§ SELECTED EXTRACT
# Cruze Eco aero shutter function check



## Green (May 14, 2014)

I have no idea but thanks for asking, I haven't taken the time to ask but also wonder when they open and close.


----------



## BowtieGuy (Jan 4, 2013)

http://www.cruzetalk.com/forum/9-ge...610-cruze-eco-shutter-grille-explained-2.html
Post #14 gives a good description on how they work. In colder weather, you may find them always closed. Mine are usually closed during the winter months. The good news is if they are not working correctly, they will cause a check engine light to come on.


----------



## MemphisR32 (Aug 21, 2014)

Well it is not throwing a CEL so I guess its working as designed. I though for some reason it would cycle once regardless but good to know im not the only one seeing the shutter closed all the time im cold conditions.


----------



## CRUISE-CRUZE (Nov 8, 2010)

§ EXERCISE DATA
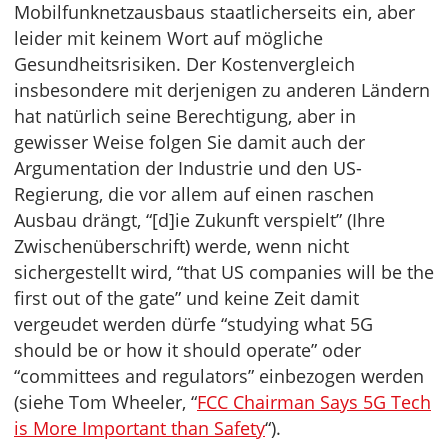
Mobilfunknetzausbaus staatlicherseits ein, aber
leider mit keinem Wort auf mögliche
Gesundheitsrisiken. Der Kostenvergleich
insbesondere mit derjenigen zu anderen Ländern
hat natürlich seine Berechtigung, aber in
gewisser Weise folgen Sie damit auch der
Argumentation der Industrie und den US-
Regierung, die vor allem auf einen raschen
Ausbau drängt, “[d]ie Zukunft verspielt” (Ihre
Zwischenüberschrift) werde, wenn nicht
sichergestellt wird, “that US companies will be the
first out of the gate” und keine Zeit damit
vergeudet werden dürfe “studying what 5G
should be or how it should operate” oder
“committees and regulators” einbezogen werden
(siehe Tom Wheeler, “
FCC Chairman Says 5G Tech
is More Important than Safety
“).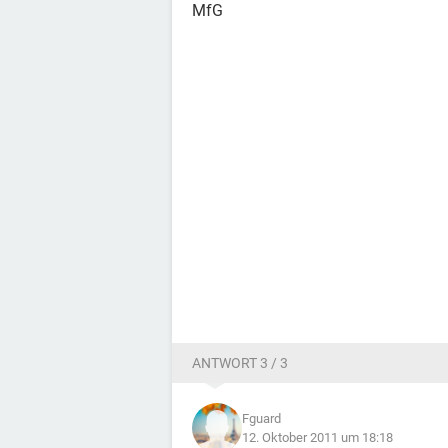
MfG
ANTWORT 3 / 3
Fguard
12. Oktober 2011 um 18:18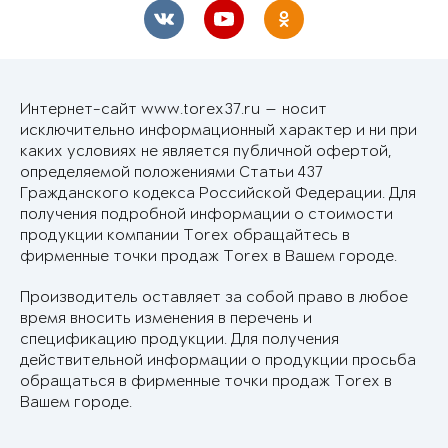
Интернет-сайт www.torex37.ru — носит
исключительно информационный характер и ни при
каких условиях не является публичной офертой,
определяемой положениями Статьи 437
Гражданского кодекса Российской Федерации. Для
получения подробной информации о стоимости
продукции компании Torex обращайтесь в
фирменные точки продаж Torex в Вашем городе.
Производитель оставляет за собой право в любое
время вносить изменения в перечень и
спецификацию продукции. Для получения
действительной информации о продукции просьба
обращаться в фирменные точки продаж Torex в
Вашем городе.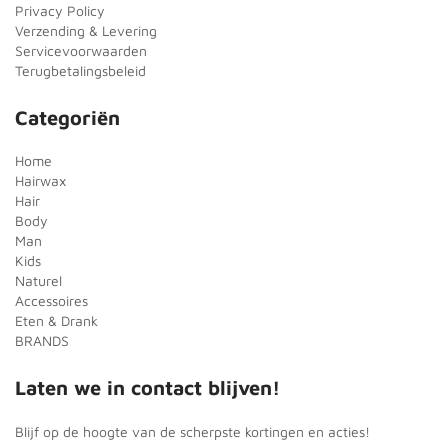
Privacy Policy
Verzending & Levering
Servicevoorwaarden
Terugbetalingsbeleid
Categoriën
Home
Hairwax
Hair
Body
Man
Kids
Naturel
Accessoires
Eten & Drank
BRANDS
Laten we in contact blijven!
Blijf op de hoogte van de scherpste kortingen en acties!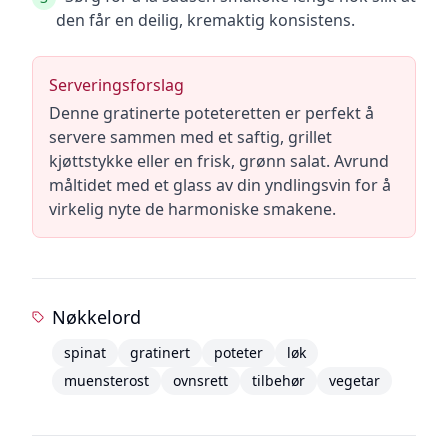
den får en deilig, kremaktig konsistens.
Serveringsforslag
Denne gratinerte poteteretten er perfekt å
servere sammen med et saftig, grillet
kjøttstykke eller en frisk, grønn salat. Avrund
måltidet med et glass av din yndlingsvin for å
virkelig nyte de harmoniske smakene.
Nøkkelord
spinat
gratinert
poteter
løk
muensterost
ovnsrett
tilbehør
vegetar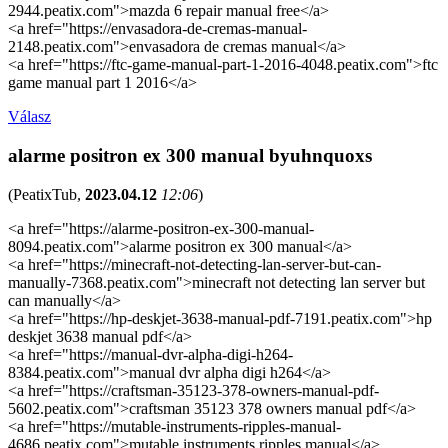
2944.peatix.com">mazda 6 repair manual free</a>
<a href="https://envasadora-de-cremas-manual-
2148.peatix.com">envasadora de cremas manual</a>
<a href="https://ftc-game-manual-part-1-2016-4048.peatix.com">ftc
game manual part 1 2016</a>
Válasz
alarme positron ex 300 manual byuhnquoxs
(
PeatixTub
,
2023.04.12
12:06
)
<a href="https://alarme-positron-ex-300-manual-
8094.peatix.com">alarme positron ex 300 manual</a>
<a href="https://minecraft-not-detecting-lan-server-but-can-
manually-7368.peatix.com">minecraft not detecting lan server but
can manually</a>
<a href="https://hp-deskjet-3638-manual-pdf-7191.peatix.com">hp
deskjet 3638 manual pdf</a>
<a href="https://manual-dvr-alpha-digi-h264-
8384.peatix.com">manual dvr alpha digi h264</a>
<a href="https://craftsman-35123-378-owners-manual-pdf-
5602.peatix.com">craftsman 35123 378 owners manual pdf</a>
<a href="https://mutable-instruments-ripples-manual-
4686.peatix.com">mutable instruments ripples manual</a>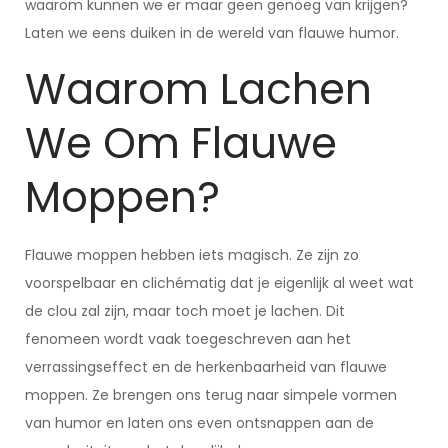
waarom kunnen we er maar geen genoeg van krijgen?
Laten we eens duiken in de wereld van flauwe humor.
Waarom Lachen
We Om Flauwe
Moppen?
Flauwe moppen hebben iets magisch. Ze zijn zo
voorspelbaar en clichématig dat je eigenlijk al weet wat
de clou zal zijn, maar toch moet je lachen. Dit
fenomeen wordt vaak toegeschreven aan het
verrassingseffect en de herkenbaarheid van flauwe
moppen. Ze brengen ons terug naar simpele vormen
van humor en laten ons even ontsnappen aan de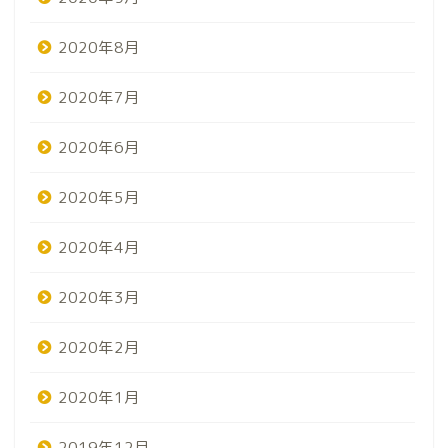
2020年8月
2020年7月
2020年6月
2020年5月
2020年4月
2020年3月
2020年2月
2020年1月
2019年12月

§ TASK REQUIREMENTS
According to the Cruze Eco shutter thread, what happens if the shutters are not working correctly?

§ RESPONSE BELOW
They cause a check engine light to come on.